EXTRACT PROVIDED:
□ □ □ □

Describing workflows in a multitude of textual formats

The novelty has never worn out for me. Being able to create something that a computer can quasi-understand, execute it and do meaningful work… It simply remains magical, and encouraging people to experience the thrill of programming to me is a noble cause.

Simply put, it is liberating. In a deeper sense, as the thesis of Douglas Rushkoff’s Program or be Programmed holds out, critical if you want to be one of the few that will ride the wave of innovation of the age we are living in.

In a sense, Warewolf reaches out to those unfamiliar with traditional methods of programming. With its flow-based style it greatly simplifies programming. It makes simple things very easy, and difficult things possible, albeit complex – some computation tasks are simply complex no matter how you look at it.

Although Warewolf utilizes aspects of Windows Workflow Foundation (WF), it definitely is not WF.
In a tremendous way it compensates for the limitations and potential misuse of WF that has resulted in the apparent distrust of flow-based programming solutions in the Microsoft ecosystem.

Undisputed, starting out with a graphical flow-based representation of logic jump starts development. Only having such a graphical view in the long run, in my opinion is limiting and only polarizes those who need to use the system into avid supporters and staunch opponents. If at all possible, providing alternative ways of describing logic should be sought after.

This article is about the plan to enhance Warewolf with a generalized, pluggable architecture for producing and consuming radically diverse representations of workflows.

Along the way we will hopefully get to dabble with concepts from computer science such as parsing, compiler construction, abstract syntax trees, OO patterns and the like.

If these topics interests you check back here regularly, get the code, and comment – your suggestions are most welcome!

Note: help on getting the code abounds in our Knowledge Base on I want to contribute.

Text representation beats binary mostly, but don’t overdo it

In The Art of Unix Programming, Eric S. Raymond extols the virtues of human readable, text based data representation over binary formats:

“When you feel the urge to design a complex binary file format, or a complex binary application protocol, it is generally wise to lie down until the feeling passes.

If performance is what you’re worried about, implementing compression on the text protocol stream either at some level below or above the application protocol will give you a cleaner and perhaps better-performing design than a binary protocol (text compresses well, and quickly).”

Since the book was published in 2003 we have surely seen this in a big, big way with HTML on the web and in particular, the massive invasion of XML on the .Net platform. From XML config files to XAML for UI layouts and specification (WPF). From WSDL for contract specification for WCF to XSD for specification and validation of user created XML – text representations, and XML in particular. It has almost become too much!

□ □ □ □

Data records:
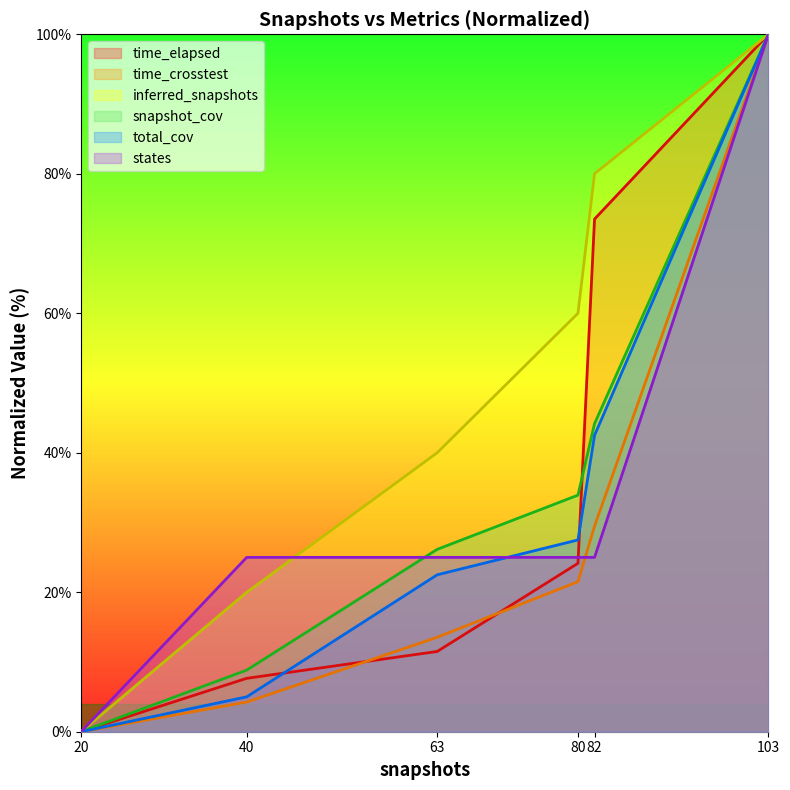

List the labels in order of states value, smallest first.

20, 40, 63, 80, 82, 103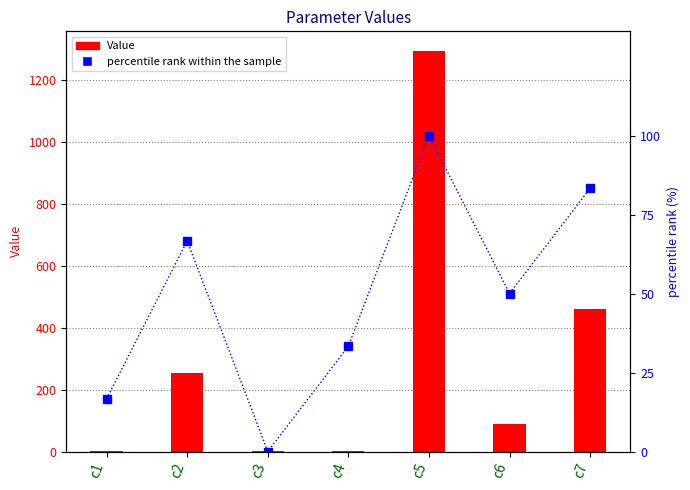

How many groups of bars are there?

7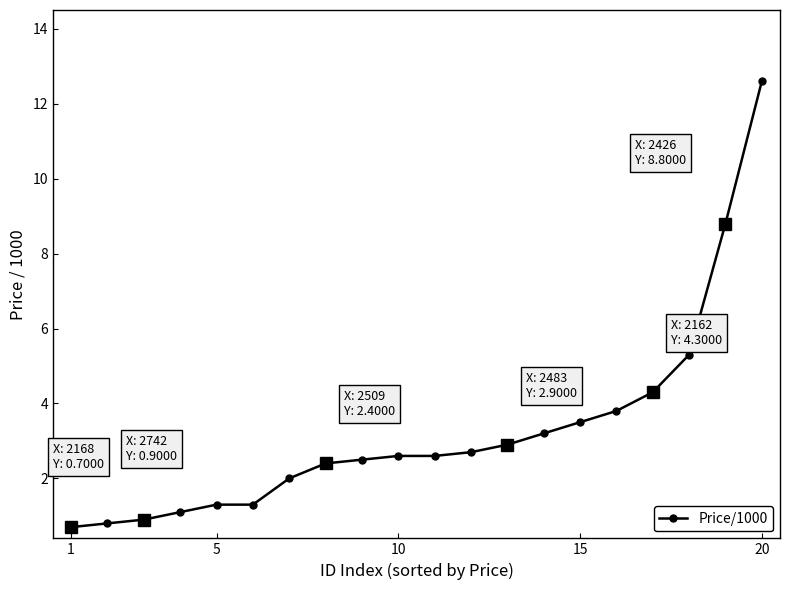

True or false: the data has more than 2 interior local peaks.

False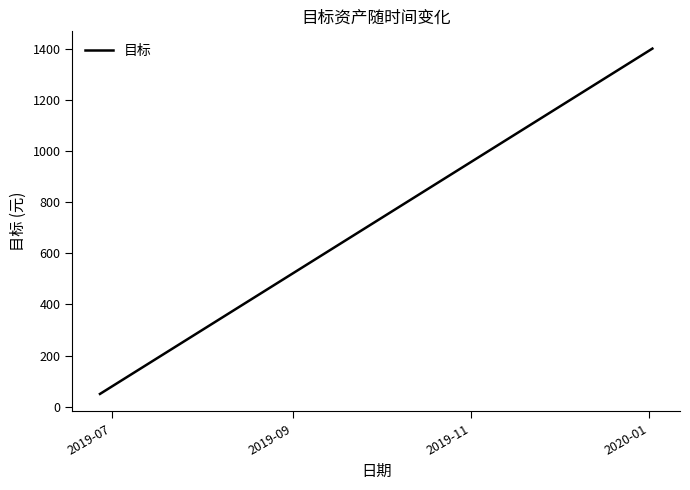

What is the smallest value displayed?

50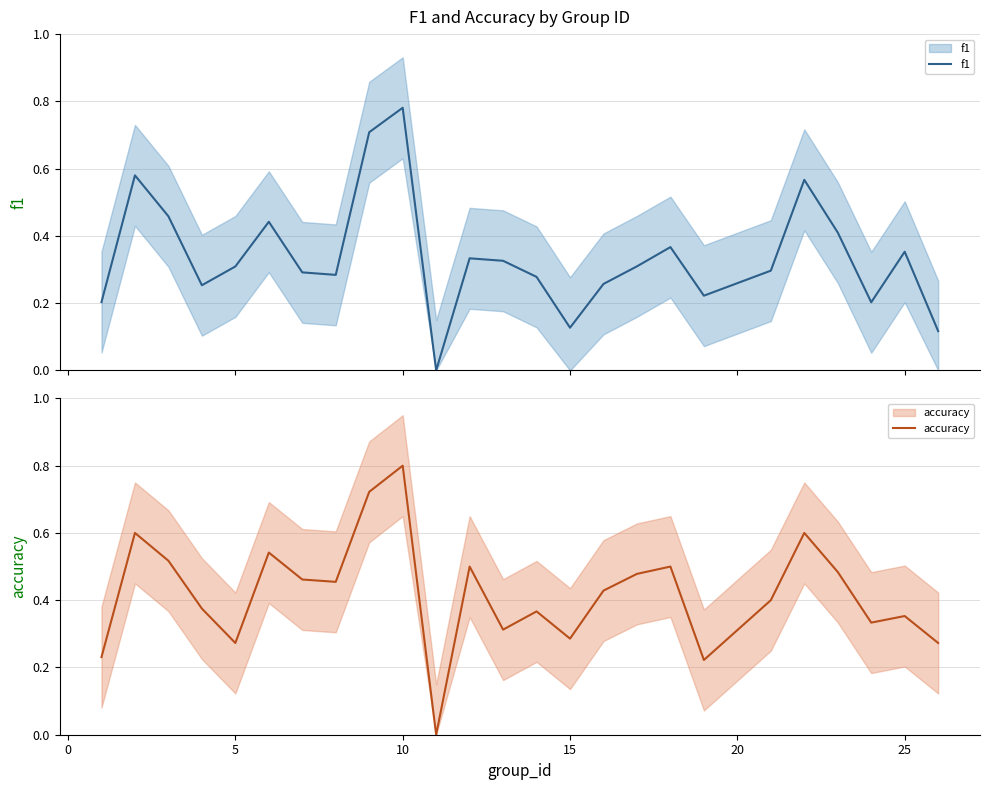

What are all the series names shown in the legend?

f1, accuracy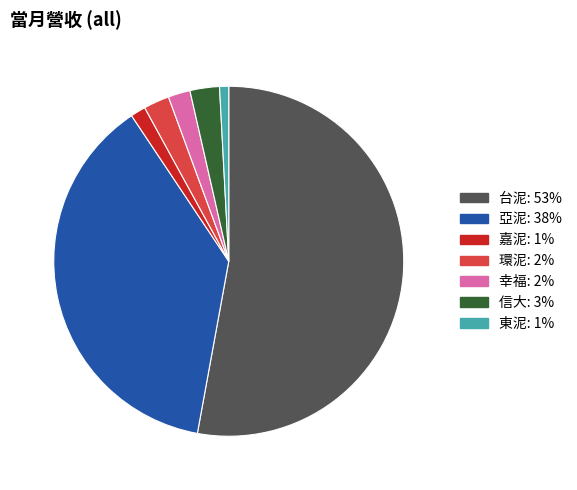

Approximately how many times larger is the value at 幸福 compared to 信大?

0.7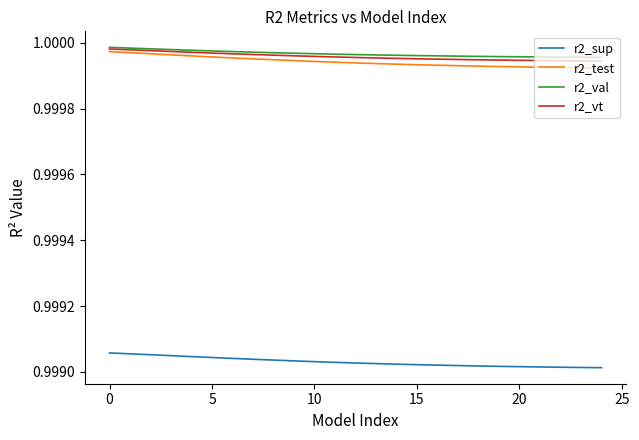

True or false: r2_vt and r2_sup intersect in this chart.

False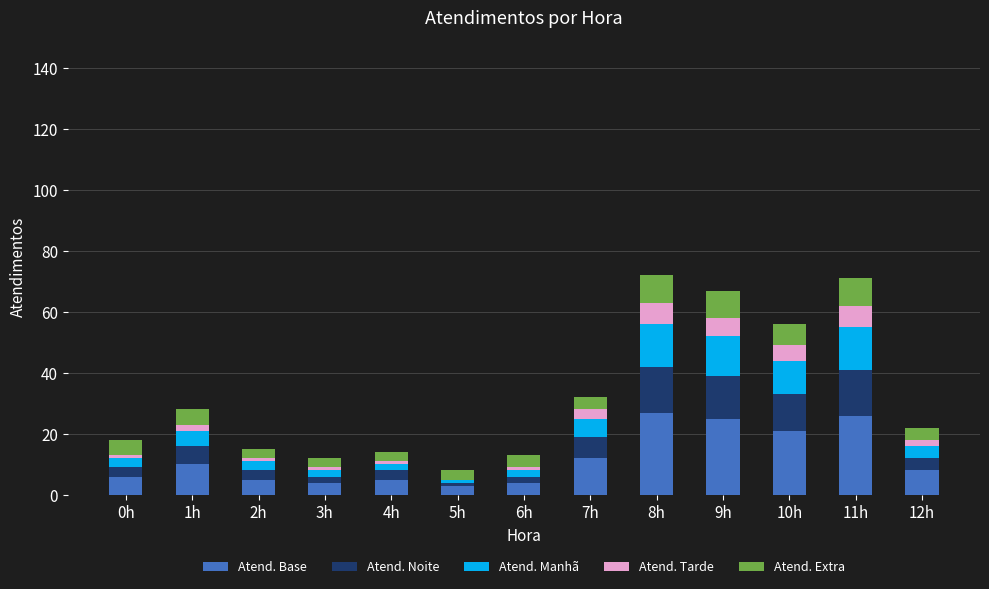

What is the highest value of the Atend. Base series?

27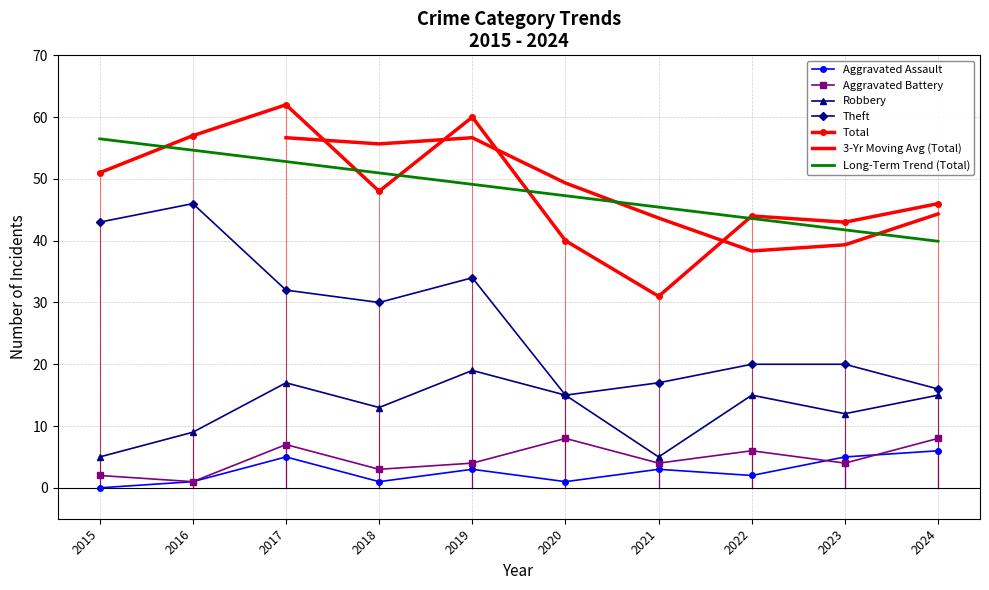

The value of Aggravated Battery at 2018 is 5. True or false?

False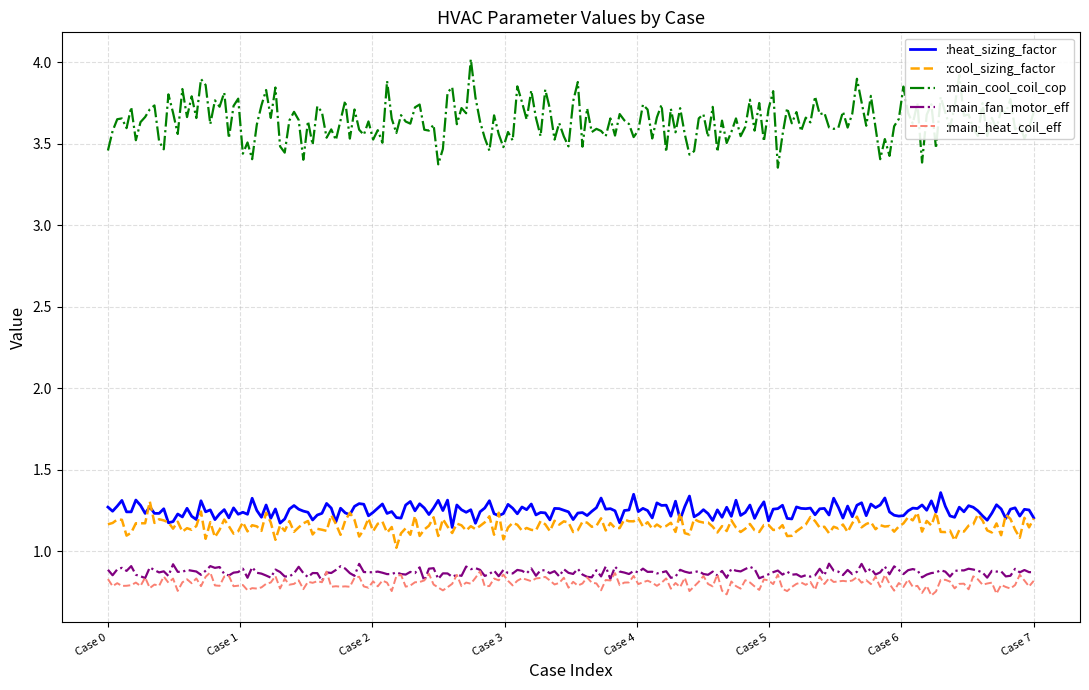

True or false: :main_fan_motor_eff and :heat_sizing_factor intersect in this chart.

False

□ □ □ □

WHAT IS EXPECTED: Rewrite the stretch of the workflow-formats article from "The novelty has" through "look at it.", swapping every "Warewolf" for "our tool". The listing was drawn from a separate source.

ANSWER FOR THE TASK:
The novelty has never worn out for me. Being able to create something that a computer can quasi-understand, execute it and do meaningful work… It simply remains magical, and encouraging people to experience the thrill of programming to me is a noble cause.

Simply put, it is liberating. In a deeper sense, as the thesis of Douglas Rushkoff’s Program or be Programmed holds out, critical if you want to be one of the few that will ride the wave of innovation of the age we are living in.

In a sense, our tool reaches out to those unfamiliar with traditional methods of programming. With its flow-based style it greatly simplifies programming. It makes simple things very easy, and difficult things possible, albeit complex – some computation tasks are simply complex no matter how you look at it.